Стругацкие, например, пользовались чеками для магазинов «Березка», местом, где существовали все дефицитные товары, попадание туда являлось мечтой любого советского человека.
Вот, что пишет об этом А. Иванова: «Имели доступ к „Березке“ через ВААП и братья Стругацкие, пользовавшиеся в 1960-е годы невероятной популярностью и одновременно одобрением властей, а затем впавшие в немилость. В эти годы чеки „Внешпосылторга“ были для них не просто способом пропитания, но даже, как они вспоминают, позволяли жить вполне шикарно: „Был период в нашей жизни (70-е годы, почти целиком), когда нам пришлось здорово подтянуть пояса. Новые договоры с нами не заключались, а старые начальство не желало исполнять. Аркадию пришлось поступить снова на работу, а мне — продать коллекцию марок, которую я собирал 25 лет. Но при всем при том мы были гораздо более благополучны, чем большинство наших знакомых писателей: ведь нас много печатали за рубежом, и, хотя восемьдесят процентов наших гонораров забирало государство, остатков (в виде так называемых чеков „Внешпосылторга“) хватало, чтобы уверенно держаться на плаву. Я даже время от времени имел возможность обновлять себе автомашину на эти чеки“. Действительно, в письме Бориса Стругацкого брату от 26 июня 1980 года читаем:
„Получил приличную сумму из ВПТ [„Внешпосылторга“] — 1196 р[ублей] ч[еками]. — И еще оттуда же пришло письмо, что на моем счету 2477, за каковыми надо приехать. Ужо. В связи с этими новостями пошел и купил новую машину — жигуль 21011. Хоть эта польза будет от чеков“»
[507].
Цензура была запретом текстов, а не исправлением мозгов. И Грамши, и Жданов нашли «болевую точку» в виде тех, кто производит именно виртуальный продукт. А все остальные должны были смотреть на мир их глазами.
Сами создатели виртуального продукта ощущали серьезное давление. Сын Шостаковича Максим вспоминает об этом тяжелом времени для отца: «мы жили на этой даче тогда, когда разразился этот страшный 1948 год, когда на отца обрушилась вся эта жуткая критика партийная. Там, по финской традиции, у нашего дома не было заборов, и через наш участок проходили люди из дома отдыха госучреждения. Это госучреждение была прокуратура советская. И вот они, прокуроры, когда они проходили мимо нашей дачи, они кричали: „Эй, формалиста! Выгляни сюда, покажи свою антинародную морду!“»
[508].
Зощенко после ждановского разгрома полностью потерял способность писать, перебивался случайными заработками, даже по старой профессии сапожника делал войлочные стельки для обуви
[509]
[510]
[511]. Зощенко второй раз попал под пресс государственной машины уже после смерти Сталина в 1954 г.

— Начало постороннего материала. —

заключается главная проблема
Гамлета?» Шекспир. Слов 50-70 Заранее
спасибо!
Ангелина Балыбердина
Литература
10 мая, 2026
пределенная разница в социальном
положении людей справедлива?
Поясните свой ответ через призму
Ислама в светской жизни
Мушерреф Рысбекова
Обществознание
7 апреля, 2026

[512]. На встрече с английскими студентами он позволил себе не согласиться с той старой партийной критикой, что снова привело к обсуждению его поведения.

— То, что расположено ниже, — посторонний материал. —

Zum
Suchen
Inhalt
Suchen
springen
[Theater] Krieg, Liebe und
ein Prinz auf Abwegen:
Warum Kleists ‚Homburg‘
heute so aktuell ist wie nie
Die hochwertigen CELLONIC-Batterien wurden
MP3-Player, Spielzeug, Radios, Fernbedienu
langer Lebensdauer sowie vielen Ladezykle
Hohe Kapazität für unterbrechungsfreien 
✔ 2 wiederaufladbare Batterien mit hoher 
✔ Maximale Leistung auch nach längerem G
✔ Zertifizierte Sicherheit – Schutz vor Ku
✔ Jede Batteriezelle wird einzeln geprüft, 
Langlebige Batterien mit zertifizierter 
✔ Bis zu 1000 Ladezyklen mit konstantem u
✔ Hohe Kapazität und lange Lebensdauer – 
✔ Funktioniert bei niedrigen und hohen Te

Однако цензура была характерной не только для тоталитарных государств. Исследователи истории цензуры делят ее на религиозную и политическую. О точке возникновения религиозной цензуры говорится следующее: «О рождении цензуры можно говорить с момента Никейского собора 325 г., когда вводится категория ереси. Теперь уже сами христиане декларируют: существует только одна правильная система взглядов, отклонения от которой нежелательны и не должны тиражироваться, особенно в письменном виде, так как христианство было изначально ориентировано на культуру книжности. Эта инновация, неизвестная язычеству, имела метафизическое обоснование: от „правильности“ веры зависело спасение души. Тиражируя свои взгляды, еретики, по мнению церковных иерархов, мешали спасению душ других людей, что следовало пресекать. Союз церкви с государством, заключенный при Константине, дал первой административный ресурс для осуществления этой задачи»
[513].
Политическую цензуру выводят еще из римских законов, но как институт она появляется в Новое время с возникновением абсолютизма. Задачей ее было обеспечение лояльности подданных.

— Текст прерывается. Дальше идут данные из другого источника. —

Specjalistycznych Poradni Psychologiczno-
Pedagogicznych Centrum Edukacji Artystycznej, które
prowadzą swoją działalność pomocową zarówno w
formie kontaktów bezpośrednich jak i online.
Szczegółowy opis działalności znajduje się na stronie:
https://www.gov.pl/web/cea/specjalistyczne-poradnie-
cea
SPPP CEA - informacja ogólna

Сопоставление цензуры советской и цензуры царской выглядит с точки зрения А. Голубева следующим образом: «Советская цензура действительно многое унаследовала от цензуры царской. Например, чиновники, занимавшиеся перлюстрацией переписки при царе, оказались востребованы и после революции. Более того, если посмотреть на общие принципы цензуры в Российской империи и в советское время, окажется, что они поразительно схожи (единственное, что было исключено после революции, — критика православия): тут и запрет на высказывания о действиях высшей власти, и запрет на оскорбление общественной нравственности, и, разумеется, охрана государственных тайн. В чем-то советская цензура даже стала более строгой, я бы сказал, всеобъемлющей. Например, при царе предварительную цензуру отменили еще в 1860-х, а в советское время вернули снова»
[514].
Нам встретилось еще одно интересное наблюдение о цензуре советского времени, на этот раз киноцензуре: «Наши читатели со стажем прекрасно помнят те времена, когда из зарубежных фильмов, которые закупались для проката в СССР, специальными комиссиями вырезались „идеологически неверные“ сюжеты. Мало кому известно, что для этого в кинотеатрах была специально установлена стандартная продолжительность сеансов — 1 час 20 минут. А стандартные американские фильмы длились не менее полутора часов. Так что 10 минут в любом случае надо было убирать. И не всегда это были титры…»
[515].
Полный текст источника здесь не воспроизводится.